» ASSIGNED TASK
Copy out again, unchanged, the listing below from the line that has "Once we have" through the line that has "database (Postgres with".
★ ★ ★ ★
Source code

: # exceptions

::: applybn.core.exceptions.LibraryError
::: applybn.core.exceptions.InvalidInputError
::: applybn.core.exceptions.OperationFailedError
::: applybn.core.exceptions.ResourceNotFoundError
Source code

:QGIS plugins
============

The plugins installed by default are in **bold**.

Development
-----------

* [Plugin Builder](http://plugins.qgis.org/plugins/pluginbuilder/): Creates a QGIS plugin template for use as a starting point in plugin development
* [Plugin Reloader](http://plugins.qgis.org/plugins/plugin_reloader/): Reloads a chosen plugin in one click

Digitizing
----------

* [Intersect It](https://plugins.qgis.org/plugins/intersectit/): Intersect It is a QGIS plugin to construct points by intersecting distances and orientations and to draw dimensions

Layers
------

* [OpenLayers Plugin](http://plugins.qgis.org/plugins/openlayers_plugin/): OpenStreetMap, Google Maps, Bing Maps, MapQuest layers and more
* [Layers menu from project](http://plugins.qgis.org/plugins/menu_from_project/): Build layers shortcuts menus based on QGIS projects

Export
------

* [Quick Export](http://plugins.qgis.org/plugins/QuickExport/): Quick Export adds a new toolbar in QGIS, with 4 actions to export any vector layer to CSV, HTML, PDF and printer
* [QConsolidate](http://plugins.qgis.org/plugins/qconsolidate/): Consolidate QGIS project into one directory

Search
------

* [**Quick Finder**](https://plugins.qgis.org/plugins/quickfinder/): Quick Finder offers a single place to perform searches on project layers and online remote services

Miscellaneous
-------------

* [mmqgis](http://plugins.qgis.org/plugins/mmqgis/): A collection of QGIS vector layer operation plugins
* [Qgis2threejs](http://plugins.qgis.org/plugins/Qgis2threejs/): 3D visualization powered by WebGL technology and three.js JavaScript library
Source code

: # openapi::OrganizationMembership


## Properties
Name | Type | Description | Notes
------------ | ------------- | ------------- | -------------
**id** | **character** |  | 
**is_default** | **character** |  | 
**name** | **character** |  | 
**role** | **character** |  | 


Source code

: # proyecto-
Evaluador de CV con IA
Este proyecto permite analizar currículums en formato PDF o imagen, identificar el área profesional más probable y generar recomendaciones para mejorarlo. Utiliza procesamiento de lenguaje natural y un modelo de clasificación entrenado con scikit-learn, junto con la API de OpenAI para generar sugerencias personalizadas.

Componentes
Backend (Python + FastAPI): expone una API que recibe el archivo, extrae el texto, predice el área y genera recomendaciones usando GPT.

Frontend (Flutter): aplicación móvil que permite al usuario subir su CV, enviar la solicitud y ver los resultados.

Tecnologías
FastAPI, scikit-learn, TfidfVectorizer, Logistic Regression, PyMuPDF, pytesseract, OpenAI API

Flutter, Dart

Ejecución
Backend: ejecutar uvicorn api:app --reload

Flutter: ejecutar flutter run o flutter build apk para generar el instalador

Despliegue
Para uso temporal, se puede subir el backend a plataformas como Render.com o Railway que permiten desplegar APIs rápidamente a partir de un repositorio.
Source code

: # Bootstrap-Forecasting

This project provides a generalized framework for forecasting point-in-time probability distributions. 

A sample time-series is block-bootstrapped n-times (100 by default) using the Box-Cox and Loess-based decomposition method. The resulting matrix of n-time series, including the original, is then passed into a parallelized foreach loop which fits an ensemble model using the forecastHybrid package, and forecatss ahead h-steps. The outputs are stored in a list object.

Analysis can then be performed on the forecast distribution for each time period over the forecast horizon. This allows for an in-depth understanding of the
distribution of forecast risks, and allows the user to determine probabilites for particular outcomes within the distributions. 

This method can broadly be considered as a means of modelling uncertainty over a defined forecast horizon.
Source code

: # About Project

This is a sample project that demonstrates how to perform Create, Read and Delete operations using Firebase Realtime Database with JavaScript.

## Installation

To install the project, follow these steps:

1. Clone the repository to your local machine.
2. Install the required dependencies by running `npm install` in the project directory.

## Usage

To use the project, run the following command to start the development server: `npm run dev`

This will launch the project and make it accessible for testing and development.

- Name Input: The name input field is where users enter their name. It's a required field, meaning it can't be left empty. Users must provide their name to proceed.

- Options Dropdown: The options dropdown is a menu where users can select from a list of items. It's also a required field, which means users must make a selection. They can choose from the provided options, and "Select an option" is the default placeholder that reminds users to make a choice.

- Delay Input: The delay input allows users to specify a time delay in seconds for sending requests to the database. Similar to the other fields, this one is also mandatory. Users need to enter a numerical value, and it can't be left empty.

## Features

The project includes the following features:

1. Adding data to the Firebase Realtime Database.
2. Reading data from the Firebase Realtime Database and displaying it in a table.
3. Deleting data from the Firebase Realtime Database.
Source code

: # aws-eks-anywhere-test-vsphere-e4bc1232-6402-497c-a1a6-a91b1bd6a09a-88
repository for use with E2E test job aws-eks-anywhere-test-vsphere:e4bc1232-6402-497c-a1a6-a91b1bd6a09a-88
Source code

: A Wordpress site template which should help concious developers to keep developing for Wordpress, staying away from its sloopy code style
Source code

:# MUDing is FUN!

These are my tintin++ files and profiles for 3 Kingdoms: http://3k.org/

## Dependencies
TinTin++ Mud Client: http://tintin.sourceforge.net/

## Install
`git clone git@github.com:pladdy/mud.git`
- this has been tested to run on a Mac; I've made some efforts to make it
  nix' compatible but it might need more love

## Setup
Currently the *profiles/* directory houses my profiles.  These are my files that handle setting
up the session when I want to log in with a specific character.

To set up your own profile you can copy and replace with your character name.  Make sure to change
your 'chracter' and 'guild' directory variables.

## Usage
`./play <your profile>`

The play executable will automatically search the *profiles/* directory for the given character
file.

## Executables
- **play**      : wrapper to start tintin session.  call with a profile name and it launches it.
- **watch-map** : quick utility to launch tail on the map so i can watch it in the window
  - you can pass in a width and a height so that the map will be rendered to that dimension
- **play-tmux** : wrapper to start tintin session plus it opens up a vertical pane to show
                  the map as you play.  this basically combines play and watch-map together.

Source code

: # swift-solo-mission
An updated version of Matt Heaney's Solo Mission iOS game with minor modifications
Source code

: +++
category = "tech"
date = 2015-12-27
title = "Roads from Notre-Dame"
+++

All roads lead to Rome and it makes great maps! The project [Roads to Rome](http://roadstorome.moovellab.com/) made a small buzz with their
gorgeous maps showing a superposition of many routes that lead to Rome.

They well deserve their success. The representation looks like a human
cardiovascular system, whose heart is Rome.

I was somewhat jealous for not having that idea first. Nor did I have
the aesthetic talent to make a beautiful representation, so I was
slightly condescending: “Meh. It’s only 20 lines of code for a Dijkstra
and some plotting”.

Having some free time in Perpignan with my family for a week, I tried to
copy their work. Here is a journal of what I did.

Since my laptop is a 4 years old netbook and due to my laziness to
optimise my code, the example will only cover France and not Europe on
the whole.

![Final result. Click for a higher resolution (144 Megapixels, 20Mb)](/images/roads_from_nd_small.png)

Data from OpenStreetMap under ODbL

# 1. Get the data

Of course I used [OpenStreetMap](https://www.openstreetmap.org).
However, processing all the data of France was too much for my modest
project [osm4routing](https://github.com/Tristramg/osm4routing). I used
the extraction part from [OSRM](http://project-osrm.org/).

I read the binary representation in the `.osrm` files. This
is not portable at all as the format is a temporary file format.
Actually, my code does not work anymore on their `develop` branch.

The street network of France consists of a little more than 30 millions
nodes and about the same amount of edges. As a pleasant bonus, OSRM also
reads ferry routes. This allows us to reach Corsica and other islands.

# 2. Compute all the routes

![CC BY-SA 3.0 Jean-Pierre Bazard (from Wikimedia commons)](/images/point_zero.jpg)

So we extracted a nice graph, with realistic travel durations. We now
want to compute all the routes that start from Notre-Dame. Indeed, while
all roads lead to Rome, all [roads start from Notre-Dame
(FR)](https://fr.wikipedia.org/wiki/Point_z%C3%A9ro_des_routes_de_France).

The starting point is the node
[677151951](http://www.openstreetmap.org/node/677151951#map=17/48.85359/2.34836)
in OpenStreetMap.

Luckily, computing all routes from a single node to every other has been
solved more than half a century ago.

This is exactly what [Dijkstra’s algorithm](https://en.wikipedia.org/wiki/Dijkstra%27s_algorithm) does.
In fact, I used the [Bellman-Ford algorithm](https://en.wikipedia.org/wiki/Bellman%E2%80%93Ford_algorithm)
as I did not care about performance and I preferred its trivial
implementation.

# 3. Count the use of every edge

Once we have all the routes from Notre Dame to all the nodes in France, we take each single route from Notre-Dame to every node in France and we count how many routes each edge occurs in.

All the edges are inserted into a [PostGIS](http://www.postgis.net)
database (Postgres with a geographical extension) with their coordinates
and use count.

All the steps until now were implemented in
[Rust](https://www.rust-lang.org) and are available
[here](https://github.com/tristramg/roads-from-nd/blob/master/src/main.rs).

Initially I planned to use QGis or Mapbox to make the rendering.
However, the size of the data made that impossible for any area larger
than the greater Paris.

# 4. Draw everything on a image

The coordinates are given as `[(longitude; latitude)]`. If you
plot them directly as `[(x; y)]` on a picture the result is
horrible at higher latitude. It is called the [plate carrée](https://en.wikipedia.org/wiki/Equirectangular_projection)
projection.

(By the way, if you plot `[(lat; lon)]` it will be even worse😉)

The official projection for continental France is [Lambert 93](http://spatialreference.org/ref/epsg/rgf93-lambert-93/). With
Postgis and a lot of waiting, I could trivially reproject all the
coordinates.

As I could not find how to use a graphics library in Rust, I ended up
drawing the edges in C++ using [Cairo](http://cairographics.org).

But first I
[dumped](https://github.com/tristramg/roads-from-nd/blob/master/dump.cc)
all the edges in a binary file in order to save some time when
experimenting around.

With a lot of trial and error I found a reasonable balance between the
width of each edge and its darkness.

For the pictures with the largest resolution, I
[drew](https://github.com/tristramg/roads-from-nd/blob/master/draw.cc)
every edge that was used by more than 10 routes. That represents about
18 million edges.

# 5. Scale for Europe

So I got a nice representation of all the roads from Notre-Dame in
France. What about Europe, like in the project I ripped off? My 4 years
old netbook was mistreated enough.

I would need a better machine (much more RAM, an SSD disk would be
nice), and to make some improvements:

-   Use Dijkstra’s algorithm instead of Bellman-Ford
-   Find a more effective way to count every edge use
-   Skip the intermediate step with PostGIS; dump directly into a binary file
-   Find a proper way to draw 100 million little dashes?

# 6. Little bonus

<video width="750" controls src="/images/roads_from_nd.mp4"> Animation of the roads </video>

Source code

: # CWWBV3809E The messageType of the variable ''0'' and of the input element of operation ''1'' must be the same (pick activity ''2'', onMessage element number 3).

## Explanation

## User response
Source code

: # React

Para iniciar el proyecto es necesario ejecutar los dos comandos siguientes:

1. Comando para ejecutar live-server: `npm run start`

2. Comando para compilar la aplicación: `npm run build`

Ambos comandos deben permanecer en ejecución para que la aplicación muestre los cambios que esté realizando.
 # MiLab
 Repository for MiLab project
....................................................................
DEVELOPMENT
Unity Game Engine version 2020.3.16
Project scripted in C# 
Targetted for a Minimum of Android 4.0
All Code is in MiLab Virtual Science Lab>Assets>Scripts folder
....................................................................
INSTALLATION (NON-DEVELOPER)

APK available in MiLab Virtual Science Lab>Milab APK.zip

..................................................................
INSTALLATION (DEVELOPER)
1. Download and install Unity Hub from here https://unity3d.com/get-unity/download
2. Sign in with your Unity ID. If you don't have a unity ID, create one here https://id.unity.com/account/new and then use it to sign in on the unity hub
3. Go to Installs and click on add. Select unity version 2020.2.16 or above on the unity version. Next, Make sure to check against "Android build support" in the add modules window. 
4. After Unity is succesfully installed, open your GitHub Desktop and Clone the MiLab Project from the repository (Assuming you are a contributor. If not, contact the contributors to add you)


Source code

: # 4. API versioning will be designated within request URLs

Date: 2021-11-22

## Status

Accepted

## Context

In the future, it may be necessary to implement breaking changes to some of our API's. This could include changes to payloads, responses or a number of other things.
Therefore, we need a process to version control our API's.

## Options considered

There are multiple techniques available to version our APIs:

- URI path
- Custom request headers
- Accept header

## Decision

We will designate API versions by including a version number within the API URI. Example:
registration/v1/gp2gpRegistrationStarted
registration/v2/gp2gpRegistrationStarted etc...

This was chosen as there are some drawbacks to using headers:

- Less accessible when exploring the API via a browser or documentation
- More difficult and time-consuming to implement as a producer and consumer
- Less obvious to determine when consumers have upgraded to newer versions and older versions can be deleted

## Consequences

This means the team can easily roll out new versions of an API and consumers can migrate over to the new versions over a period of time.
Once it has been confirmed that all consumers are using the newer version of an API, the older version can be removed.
★ ★ ★ ★
» YOUR RESPONSE
Once we have all the routes from Notre Dame to all the nodes in France, we take each single route from Notre-Dame to every node in France and we count how many routes each edge occurs in.

All the edges are inserted into a [PostGIS](http://www.postgis.net)
database (Postgres with a geographical extension) with their coordinates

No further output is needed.